START RECORDED DATA

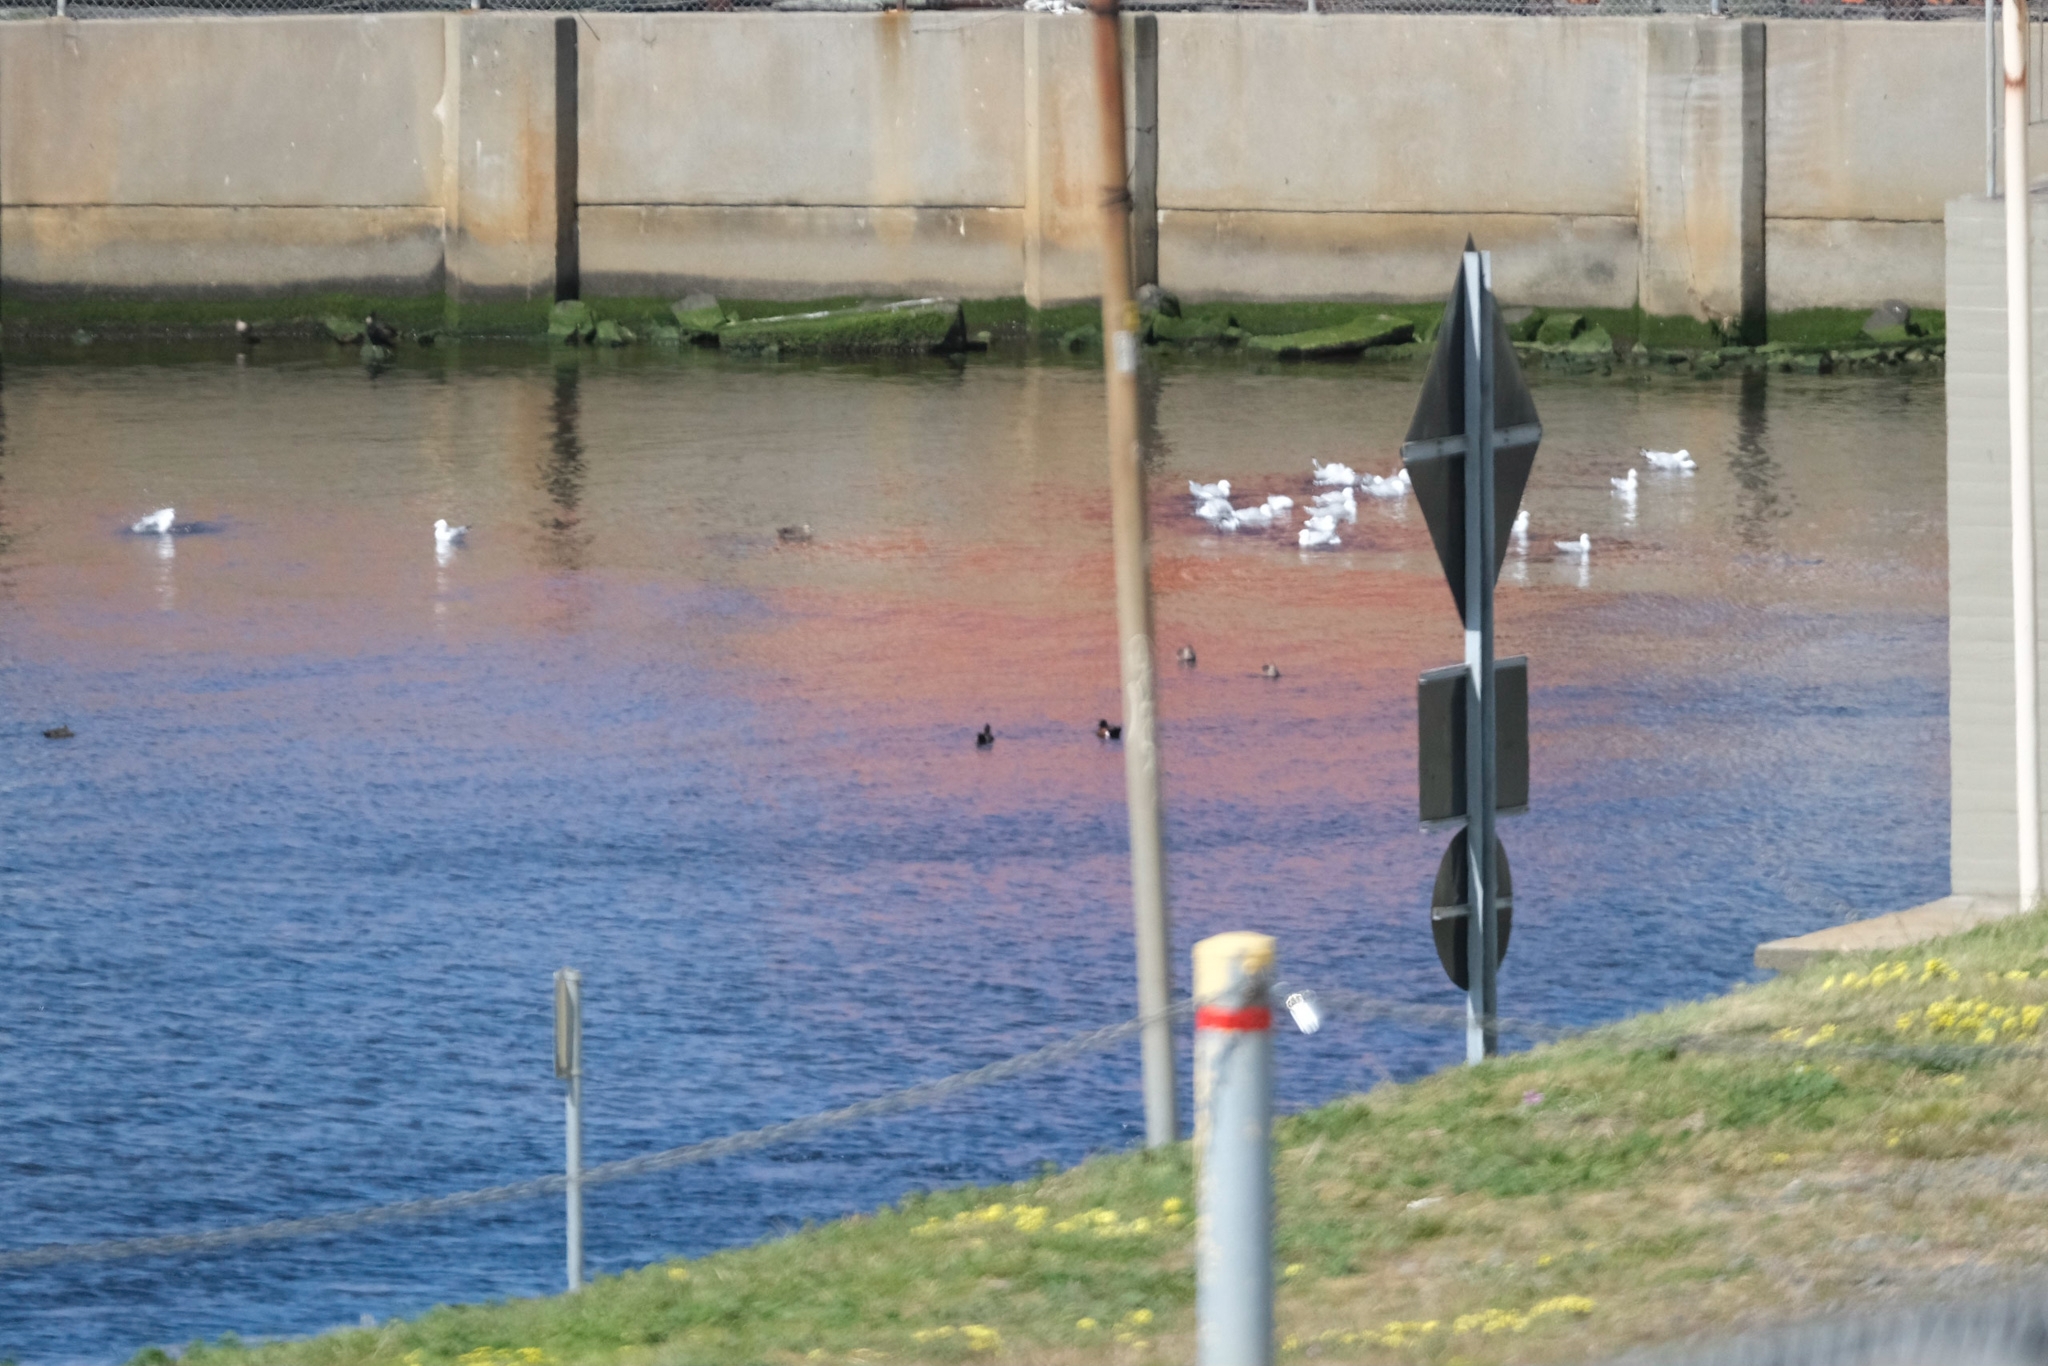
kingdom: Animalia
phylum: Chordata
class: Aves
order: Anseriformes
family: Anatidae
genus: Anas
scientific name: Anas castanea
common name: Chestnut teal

END RECORDED DATA

## DIRECTIONS FOR THIS TASK
Please write out every line of the listing above word for word, without the picture.

## EXERCISE RESPONSE
kingdom: Animalia
phylum: Chordata
class: Aves
order: Anseriformes
family: Anatidae
genus: Anas
scientific name: Anas castanea
common name: Chestnut teal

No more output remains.